Customers want to improve their financial wellbeing and save money. Banks want to create sticky digital relationships.

Here’s something that can help both groups: credit monitoring.

Having a safe and easy way to keep an eye on their credit enhances consumer financial wellbeing in a variety of ways:

  • Makes it easier to find and stop fraud. According to the Federal Trade Commission, American consumers lost more than $5.8 billion to fraud in 2021, which was a 70% increase over 2020. When customers have a safe, convenient way to monitor their credit, they’re more likely to uncover and recover from fraud more quickly.
  • Helps uncover and correct credit report mistakes. Credit report errors are much more common than many people realize. According to a 2021 Consumer Report investigation, more than a third of consumers who participated in a voluntary credit report check found errors. And these errors are more than a nuisance. Negative impacts can include being uncorrectly charged higher interest rates on a loan or credit card or being turned down for a job or a place to live.
  • Can improve credit scores and consumer financial wellbeing. Based on internal research SavvyMoney has conducted with partner financial institutions, we’ve found that consumers who monitor their credit data see strong improvements in their credit scores. Across all score ranges (except the 750 to 850 range), there was a 30% improvement in six months and a 39% improvement in 12 months.

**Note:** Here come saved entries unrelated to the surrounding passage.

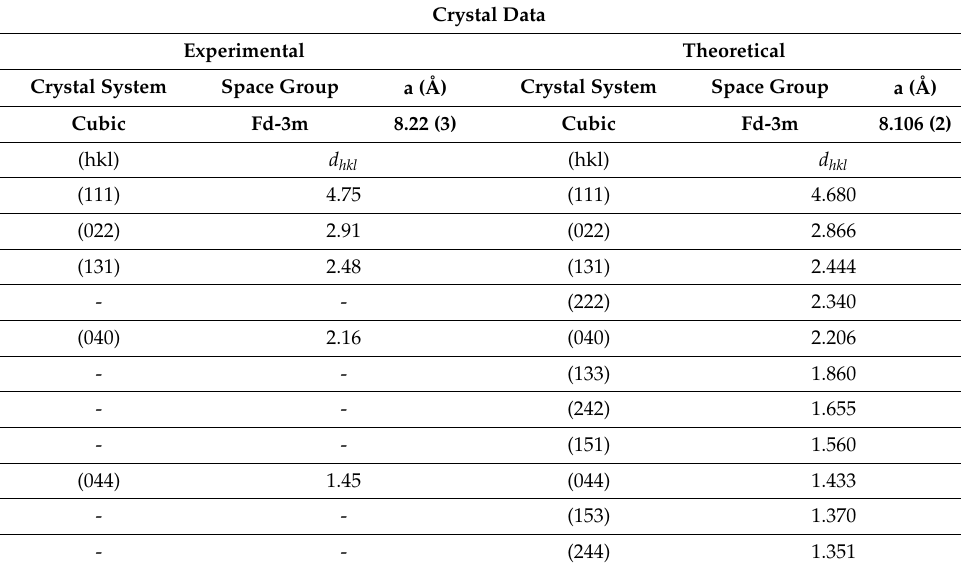
Table 2. Crystallographic analysis of CrAl 2 O 4 (isostructural with MgAl 2 O 4 ).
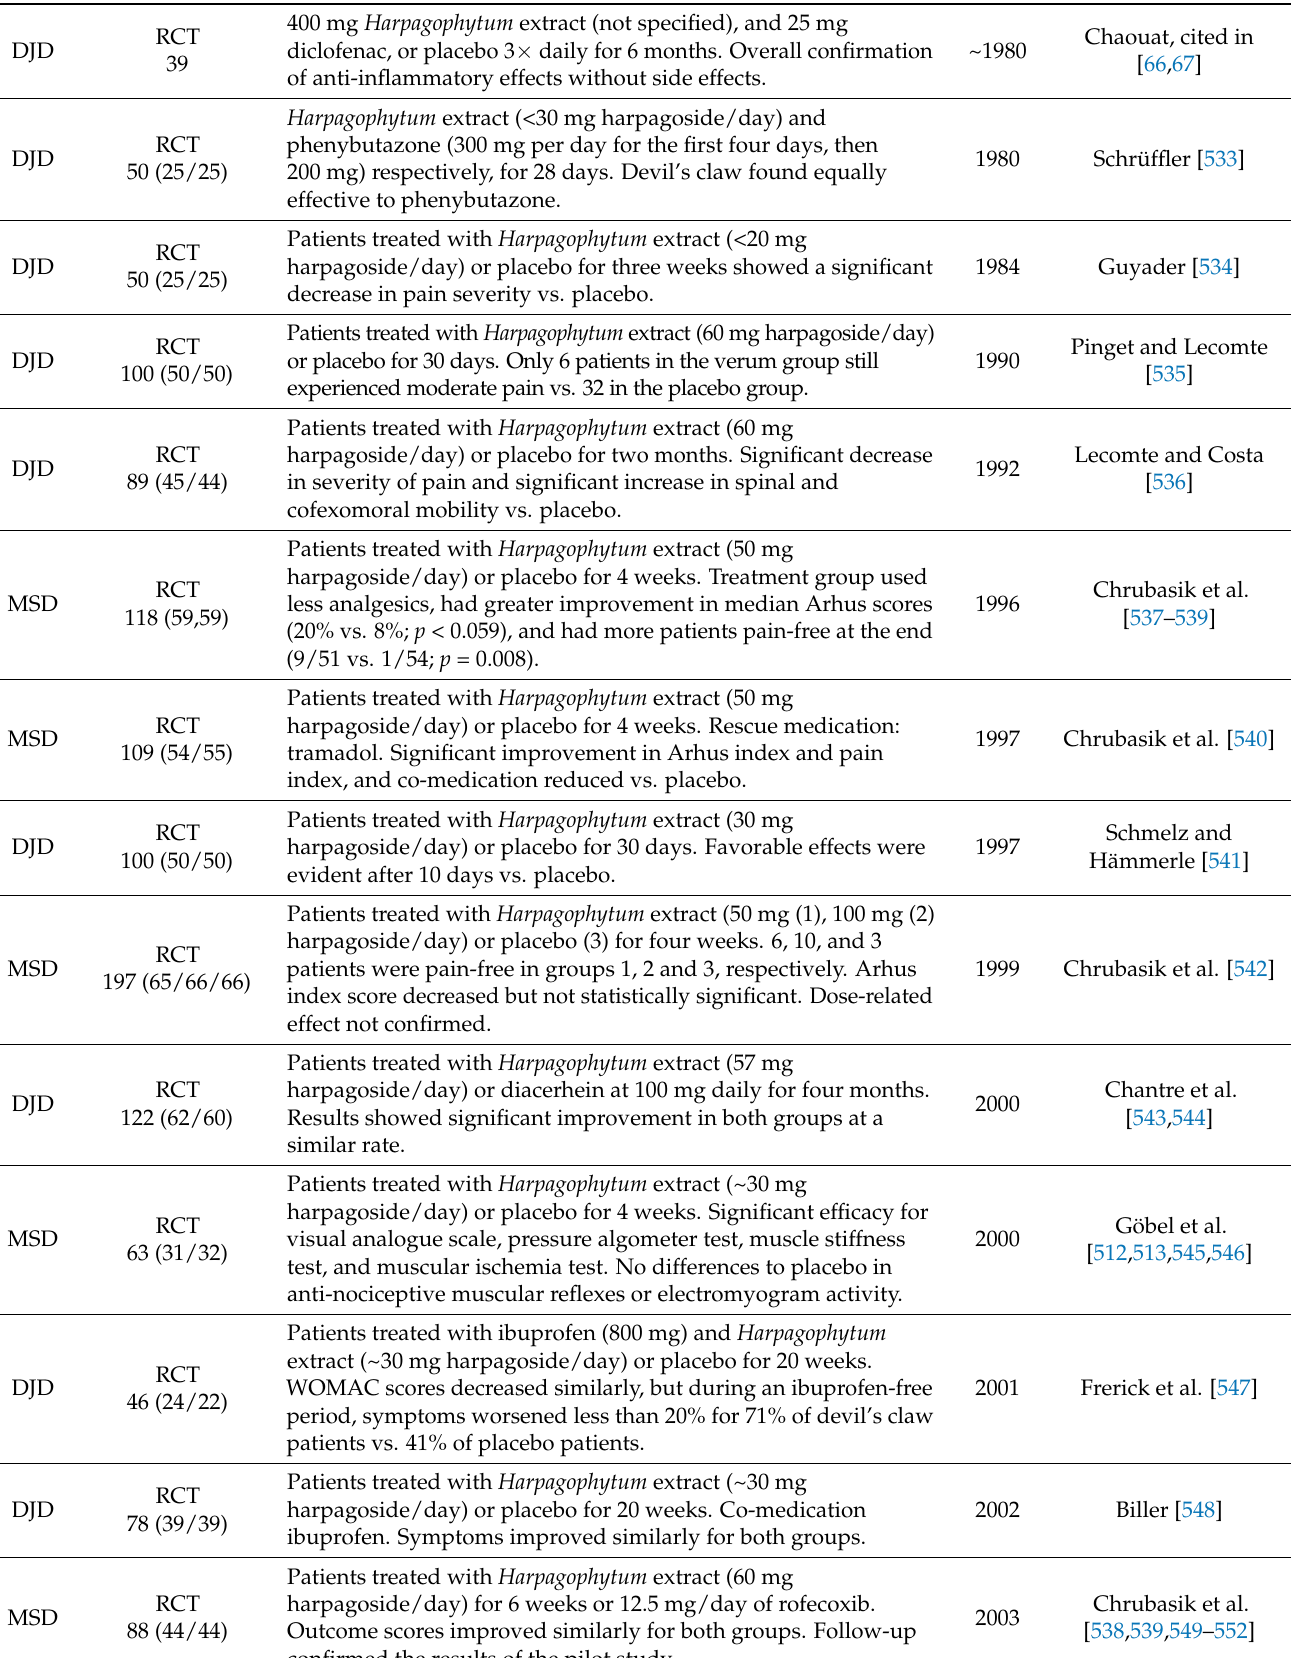
Table 11. RCTs conducted between 1980 and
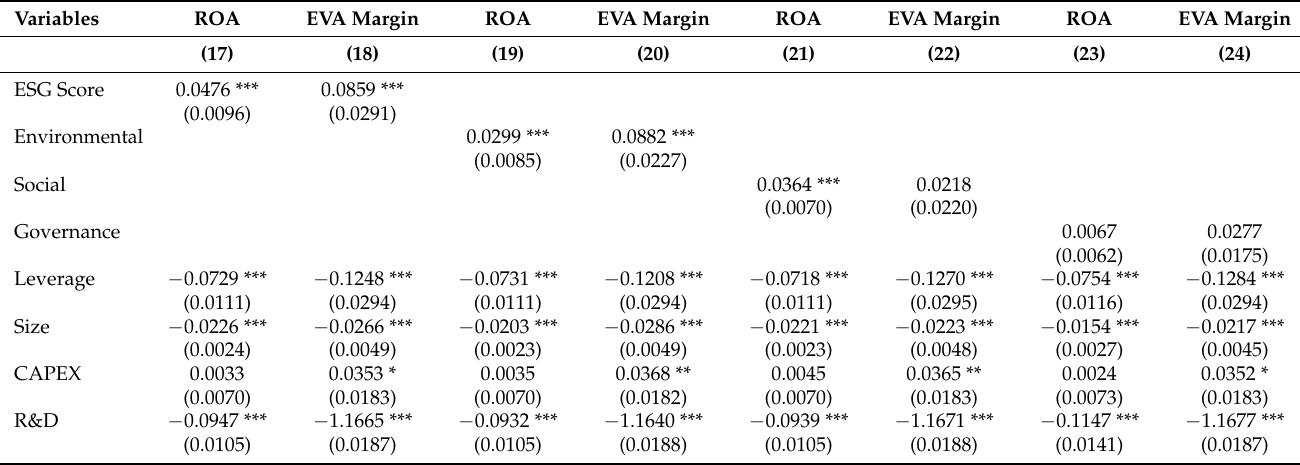
Table 6. Fixed and random effects specifications: main proxies for economic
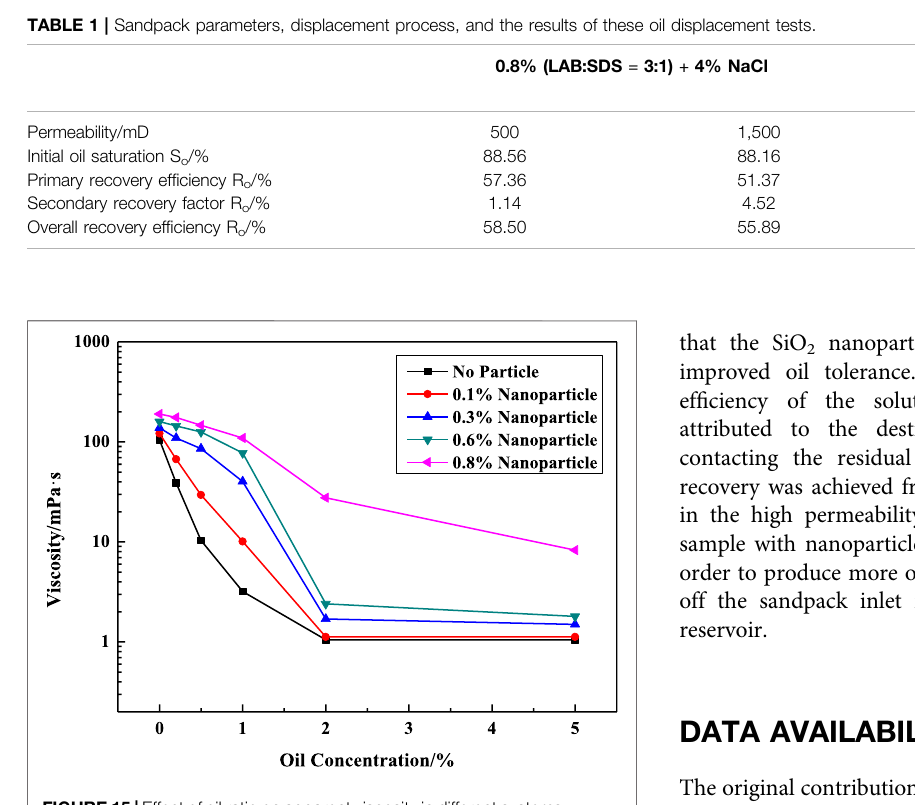
FIGURE 15 | Effect of oil ratio on apparent viscosity in different systems. ( w (LBA + SDS) (cid:2) 0.8%, LBA:SDS (cid:2) 3:1, T (cid:2) 50 ° C, w (NaCl) (cid:2) 4%, γ (cid:2) 7.34s − 1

In the 300 to 649 score range, the improvements were even more dramatic: 32% in six months and 41% in 12 months.

Score improvement can mean significant savings for bank customers. Most importantly, consumers who improve their score can see a stark difference in interest costs on their loans. According to a study from LendingTree, borrowers with “fair” credit scores, which range between 580 and 669, could end up paying over twice as much interest on personal, auto and student loans, and 97% more on their credit cards.

Most consumers don’t currently monitor their credit. But that could change if they monitor it through your institution. Because credit monitoring is a soft pull, customers can check their credit data as often as they want without any impact to their credit score. That can help them get a better handle on their current financial health and areas where they could improve. And banks can add in personalized education and loan offers based on their score, creating a virtuous cycle of better credit, better lending rates and improved overall financial wellbeing.

Unfortunately, most people don’t monitor their credit. According to LendingTree’s annual customer survey, only a third of American consumers take that step. A big reason why: Consumers are understandably reluctant to provide their personal information.

This is where giving customers access to credit monitoring helps your financial institution too.

Consumers’ reluctance aligns with a key finding from SavvyMoney’s financial institution partners: 75% of users want to be able to check their credit score from inside their trusted financial institution. If their credit data is available through a single sign-on through your financial institution’s online or digital banking, they won’t have to.

Use a credit monitoring service that updates credit files more frequently – the best offer the option of daily updates – allows customers to track if they’ve moved into a new range and be alerted when their most up-to-date score qualifies them for lower rates.

Look for companies with solutions that integrate with your digital banking platform. That allows your customers to safely and easily monitor their credit score right from your online or mobile banking, driving engagement with your website or app. As the chart below captures, that additional engagement can drive an uptick in a wide variety of products and services, including checking penetration, which is often seen as a proxy for primary financial institution status.

Source: SavvyMoney partner case study

Credit monitoring is good for both your customers and your bank. If your financial institution isn’t currently making it easy for customers to check their credit with you, it’s a service worth investigating.